### WHAT THE TASK ASKS
Images are to be omitted, and the rest of the records reproduced exactly.
----- DATA SHOWN -----
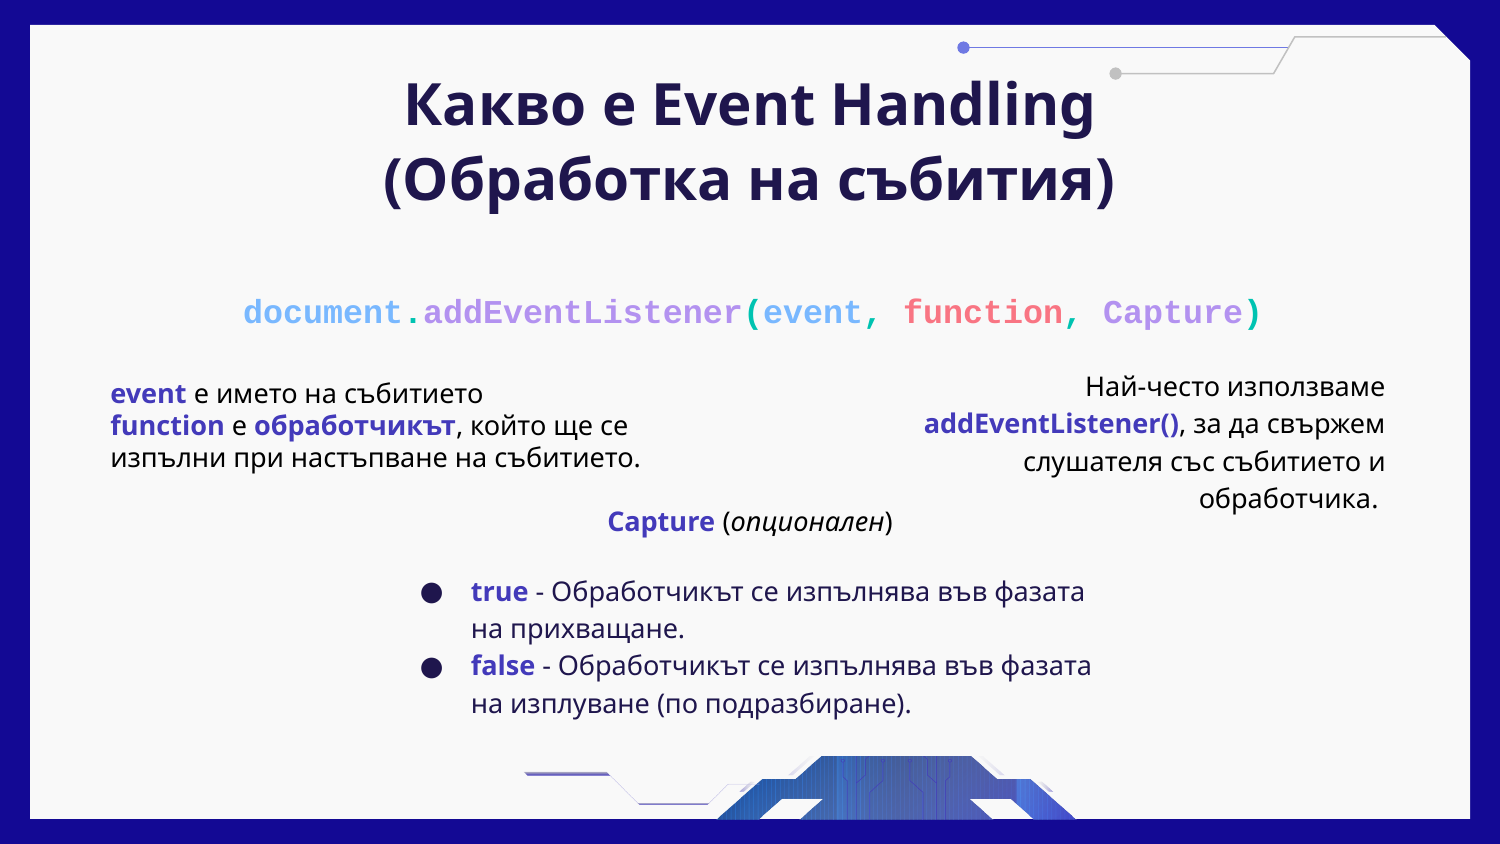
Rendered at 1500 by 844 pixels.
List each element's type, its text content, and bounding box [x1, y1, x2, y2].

title Какво е Event Handling [118, 52, 1382, 147]
subtitle Capture (опционален) true - Обработчикът се изпълнява във фазата на прихващане. false - Обработчикът се изпълнява във фазата на изплуване (по подразбиране). [380, 541, 1120, 734]
text_box document.addEventListener(event, function, Capture) [228, 261, 1312, 349]
subtitle Най-често използваме addEventListener(), за да свържем слушателя със събитието и обработчика. [828, 336, 1401, 529]
title (Обработка на събития) [368, 117, 1184, 264]
picture [513, 756, 1095, 820]
text_box event е името на събитието function е обработчикът, който ще се изпълни при настъпване на събитието. [72, 360, 663, 601]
-----
### ANSWER SECTION
Rendered at 1500 by 844 pixels.
List each element's type, its text content, and bounding box [x1, y1, x2, y2].

title Какво е Event Handling [118, 52, 1382, 147]
subtitle Capture (опционален) true - Обработчикът се изпълнява във фазата на прихващане. false - Обработчикът се изпълнява във фазата на изплуване (по подразбиране). [380, 541, 1120, 734]
text_box document.addEventListener(event, function, Capture) [228, 261, 1312, 349]
subtitle Най-често използваме addEventListener(), за да свържем слушателя със събитието и обработчика. [828, 336, 1401, 529]
title (Обработка на събития) [368, 117, 1184, 264]
picture [513, 756, 1095, 820]
text_box event е името на събитието function е обработчикът, който ще се изпълни при настъпване на събитието. [72, 360, 663, 601]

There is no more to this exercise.